I'm intrested in being able to keep tabs on our whole domain.  That way, when 
people log off for the day; it's usable CPU time!  The unfortune problem is
that sometimes the programs crash and burn by themselves and sometimes ye old
operator does a kill -9 one them.

What I am wondering is:
1) Where can I find say the source code for a "ps" function so I don't have
to C shell out and get the info.

2) I'm trying to find the "ofiles" on a comp.source.unix machine. (so far
no luck.)

3) I'm trying to figure out if there is a way to totally swap out the program
(context or whatever) so I can resume execution later. Or at worst, have a 
central program (daemon time) that will kill it remotely.  (like when someone
comes in the morning and logs on, I want to either kill the process via a
central program on another machine -- trying to use sockets now, or swap out
the program so people don't gripe and get the operator to do a #9 on it.)

Currently, I don't have source for the number crunching programs.

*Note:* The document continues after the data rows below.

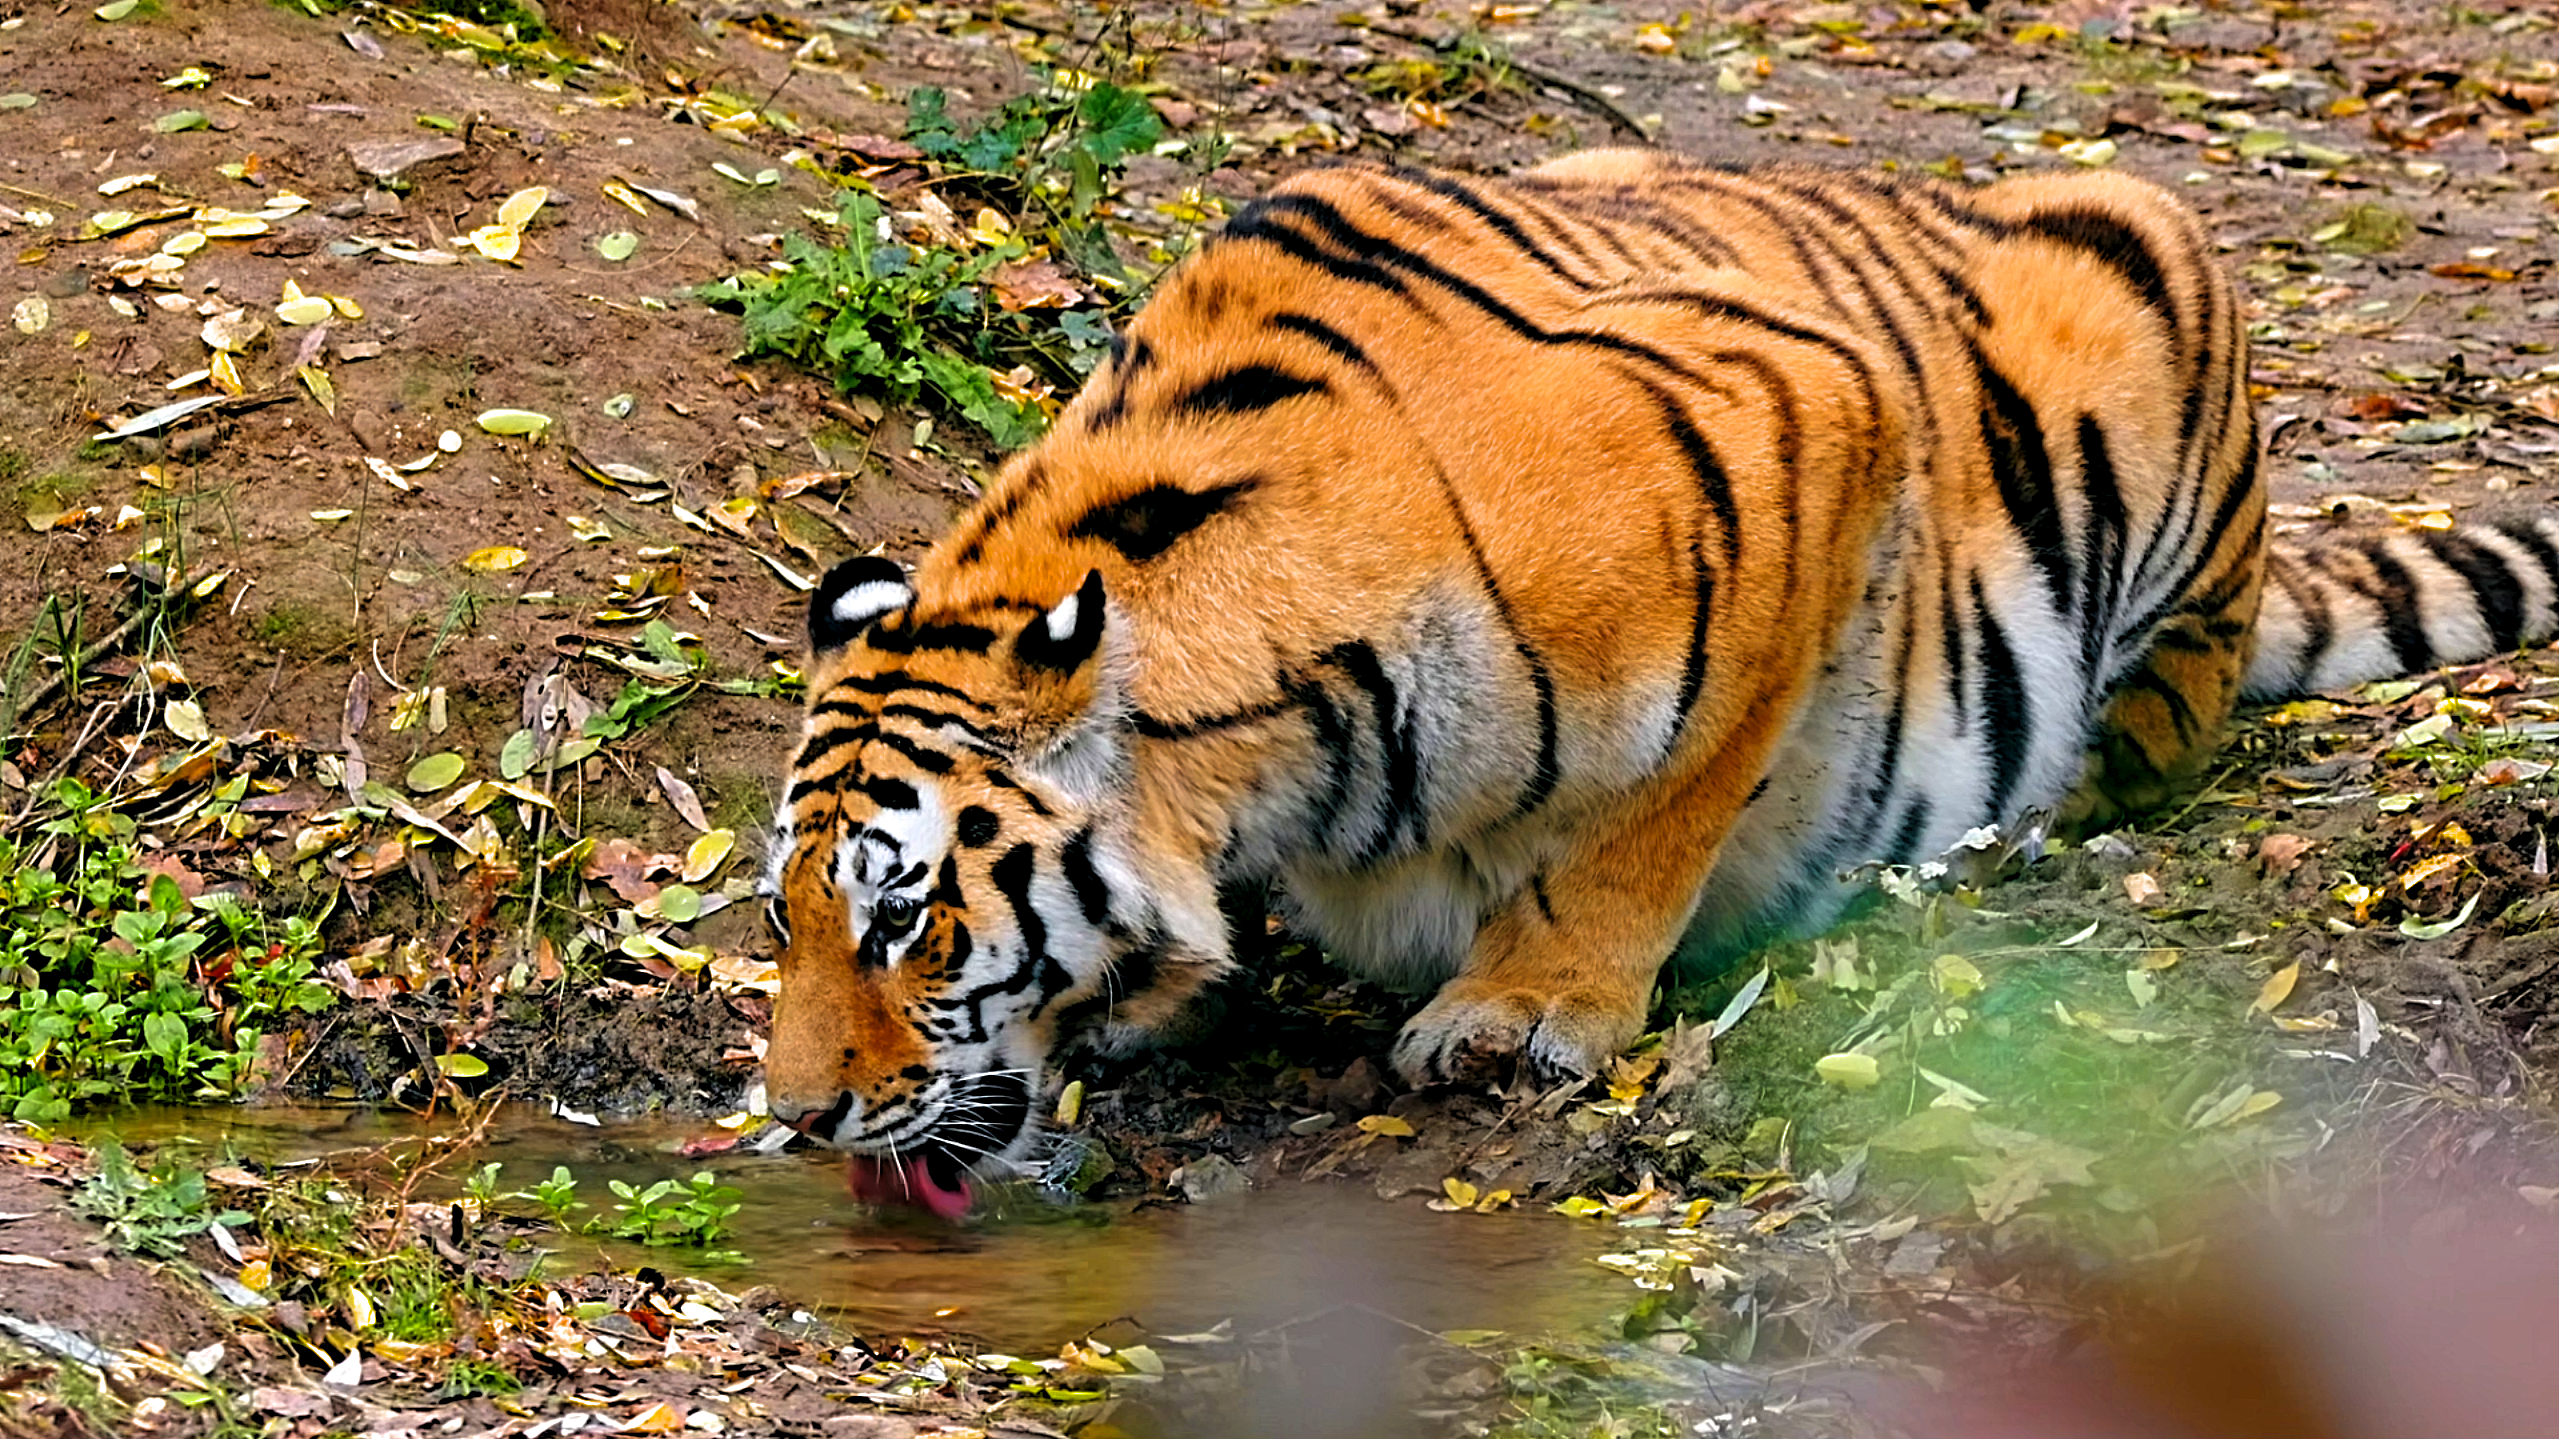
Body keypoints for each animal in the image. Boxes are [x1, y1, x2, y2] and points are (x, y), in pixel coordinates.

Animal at [757, 150, 2559, 1212]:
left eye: (907, 920)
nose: (792, 1117)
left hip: (2137, 284)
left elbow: (1648, 817)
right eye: (782, 918)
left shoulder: (1808, 443)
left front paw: (1520, 1009)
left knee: (2149, 731)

Please post any comments or suggestions.  I hope I have not screwed up my 
point, but I have a feeling that other people might be intrested in 
distributive computing the chuncky way other than using "at".

All rights given, All wrongs deserved!
-_-_-_-_-_-_-_-_-_-_-_-_-_-_-_-_-_-_-_-_-_-_-_-_-_-_-_-_-_-_-_-_-_-_-_-_-_-_-_-
Addresses:		!Disclaimer:  All information is my own and is not that
khouglan@hopi.intel.com ! my employer.   "Opportunity came knocking, but I was
askah@acvax.inre.asu.edu!                 in the bathroom."  (ME)
--
-_-_-_-_-_-_-_-_-_-_-_-_-_-_-_-_-_-_-_-_-_-_-_-_-_-_-_-_-_-_-_-_-_-_-_-_-_-_-_-
Addresses:		!Disclaimer:  All information is my own and is not that
khouglan@hopi.intel.com ! my employer.   "Opportunity came knocking, but I was
askah@acvax.inre.asu.edu!                 in the bathroom."  (ME)

hafner@mysost.cs.wisc.edu (Brian J. Hafner) (03/31/91)

In article <3545@inews.intel.com> khougland@sedona.intel.com writes:
>
>I'm intrested in being able to keep tabs on our whole domain.  That way, when 
>people log off for the day; it's usable CPU time!  The unfortune problem is
>that sometimes the programs crash and burn by themselves and sometimes ye old
>operator does a kill -9 one them.

You may be interested in "condor" from the Univ. of Wisconsin.
A portion of the condor_intro man page:

     Condor is a facility for executing UNIX jobs on a pool of
     cooperating workstations.  Jobs are queued and executed
     remotely on workstations at times when those workstations
     would otherwise be idle.  A transparent checkpointing
     mechanism is provided, and jobs migrate from workstation to
     workstation without user intervention.  When the jobs com-
     plete, users are notified by mail.

Condor may be obtained via anon-ftp from shorty.cs.wisc.edu

Brian J. Hafner
Computer Sciences Department
University of Wisconsin - Madison
hafner@cs.wisc.edu